Not bad for a retired special education teacher from Medford who didn't know what kind of owl she was shooting until she and her companions dug out the bird guides they'd brought and looked it up.
"We didn't even realize it was a hard bird to find until we came back and talked to people, and they were surprised we got a photo of one," said Patterson, 64.
She, her husband, Bill, and some friends had made the trip to Humboldt County last March to see the redwoods and explore Eureka, Arcata and some of the wildlife areas that border Humboldt Bay.
"When we take a trip, I haul out my camera and do quite a bit with it," says Patterson, a volunteer at the Family Nurturing Center who has recently taken some writing courses at Osher Lifelong Learning Institute. "It goes in spurts. There are other things I like to do to, so it goes in cycles."
Patterson's winning shot was one of 327 photos entered in this year's contest, the 13th annual.

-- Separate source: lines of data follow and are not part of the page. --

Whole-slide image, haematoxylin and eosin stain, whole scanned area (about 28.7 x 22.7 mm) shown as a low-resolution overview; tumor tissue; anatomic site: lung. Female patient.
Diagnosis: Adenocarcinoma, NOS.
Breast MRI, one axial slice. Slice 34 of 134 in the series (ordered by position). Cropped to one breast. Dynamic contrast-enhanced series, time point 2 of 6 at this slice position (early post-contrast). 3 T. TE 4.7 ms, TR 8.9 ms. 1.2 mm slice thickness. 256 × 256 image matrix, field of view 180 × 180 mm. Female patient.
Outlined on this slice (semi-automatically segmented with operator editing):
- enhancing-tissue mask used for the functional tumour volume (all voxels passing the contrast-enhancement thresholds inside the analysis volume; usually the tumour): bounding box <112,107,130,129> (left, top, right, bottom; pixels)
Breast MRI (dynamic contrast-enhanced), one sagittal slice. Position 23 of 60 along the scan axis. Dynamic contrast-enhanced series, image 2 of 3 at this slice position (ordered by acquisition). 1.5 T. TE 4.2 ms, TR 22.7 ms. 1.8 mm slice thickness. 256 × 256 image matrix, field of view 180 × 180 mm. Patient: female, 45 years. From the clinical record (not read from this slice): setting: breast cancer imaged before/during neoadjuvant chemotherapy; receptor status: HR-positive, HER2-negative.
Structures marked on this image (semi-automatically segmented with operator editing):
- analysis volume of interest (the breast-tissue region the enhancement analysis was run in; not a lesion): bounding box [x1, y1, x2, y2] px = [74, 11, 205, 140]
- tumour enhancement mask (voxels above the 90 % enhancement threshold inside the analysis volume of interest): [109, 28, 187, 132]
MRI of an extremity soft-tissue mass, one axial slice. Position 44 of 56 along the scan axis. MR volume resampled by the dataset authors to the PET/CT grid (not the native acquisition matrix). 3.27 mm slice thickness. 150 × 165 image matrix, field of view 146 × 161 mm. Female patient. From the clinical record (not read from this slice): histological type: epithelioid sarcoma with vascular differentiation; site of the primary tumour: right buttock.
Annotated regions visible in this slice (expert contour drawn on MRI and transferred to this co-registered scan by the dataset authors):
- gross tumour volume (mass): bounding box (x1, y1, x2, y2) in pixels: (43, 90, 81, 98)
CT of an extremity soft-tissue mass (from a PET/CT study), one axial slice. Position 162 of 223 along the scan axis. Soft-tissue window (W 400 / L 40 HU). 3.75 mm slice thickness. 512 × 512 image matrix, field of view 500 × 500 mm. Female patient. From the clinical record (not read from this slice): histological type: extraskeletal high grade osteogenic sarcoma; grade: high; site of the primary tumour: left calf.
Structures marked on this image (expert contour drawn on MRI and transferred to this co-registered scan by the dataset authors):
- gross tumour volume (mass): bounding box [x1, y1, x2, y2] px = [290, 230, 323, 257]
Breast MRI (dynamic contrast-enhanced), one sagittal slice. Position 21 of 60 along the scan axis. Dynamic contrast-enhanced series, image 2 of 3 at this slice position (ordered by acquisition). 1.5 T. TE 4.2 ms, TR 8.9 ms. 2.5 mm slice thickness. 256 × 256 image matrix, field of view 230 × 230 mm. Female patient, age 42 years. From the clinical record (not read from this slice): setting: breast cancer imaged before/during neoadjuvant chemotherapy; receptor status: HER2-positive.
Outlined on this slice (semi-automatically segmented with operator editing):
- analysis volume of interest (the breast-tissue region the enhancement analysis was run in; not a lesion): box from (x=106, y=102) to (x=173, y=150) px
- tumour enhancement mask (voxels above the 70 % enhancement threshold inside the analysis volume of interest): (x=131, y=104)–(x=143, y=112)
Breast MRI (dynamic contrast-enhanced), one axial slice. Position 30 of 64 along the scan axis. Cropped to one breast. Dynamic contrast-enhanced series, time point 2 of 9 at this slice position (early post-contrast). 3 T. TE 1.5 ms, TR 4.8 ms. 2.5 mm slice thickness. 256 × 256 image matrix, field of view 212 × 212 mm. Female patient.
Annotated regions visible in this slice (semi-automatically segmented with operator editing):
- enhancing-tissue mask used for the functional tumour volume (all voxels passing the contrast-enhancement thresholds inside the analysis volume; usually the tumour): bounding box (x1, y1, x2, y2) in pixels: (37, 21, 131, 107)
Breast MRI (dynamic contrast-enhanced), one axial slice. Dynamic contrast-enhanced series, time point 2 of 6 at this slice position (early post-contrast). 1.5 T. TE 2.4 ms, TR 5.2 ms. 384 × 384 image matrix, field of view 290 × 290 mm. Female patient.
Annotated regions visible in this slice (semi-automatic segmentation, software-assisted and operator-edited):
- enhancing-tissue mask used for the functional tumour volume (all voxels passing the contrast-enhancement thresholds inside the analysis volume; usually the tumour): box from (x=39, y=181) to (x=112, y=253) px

The second-place photo, taken at Cedar Links Golf Club by Howard Hunt of Medford, showed that even an ordinary bird can be the subject of an extraordinary photo. Hunt's close-up of a European starling — a bird that is despised by many birders — was noteworthy for its crispness and multitude of colors.
Third place went to Tom Dew of Medford for a photo of a whimbrel taken on a beach in Southern California.
Fourth place went to Evan Cain of Astoria for a photo of a buff-breasted sandpiper taken in Seaside.
Fifth place was earned by Andrea Boyle of Medford for a photo of a killdeer taken in her friend's yard in Sams Valley.
Patterson took her winning photo with a Nikon D-300 camera equipped with a Nikon 70-200 mm lens, a gift from her husband.
"I casually mentioned that I'd like to experiment with digital photography, and he got me this semi-professional camera," said Patterson, a mother of two grown children who describes herself as "strictly an amateur" photographer.
Because the new digital was more complicated than the 35mm film camera she was used to, she took classes in digital photography at Rogue Community College before going on a birding expedition to the Galapagos Islands a few years ago.
"It was so sophisticated it took me two years to become friendly with my camera," she said.
Several thousand photographs later, she's no longer intimidated by her camera, but she is a bit overwhelmed her growing collection of photos.
"I have an awful lot of pictures in my computer," she said. "But I don't really know what to do with them."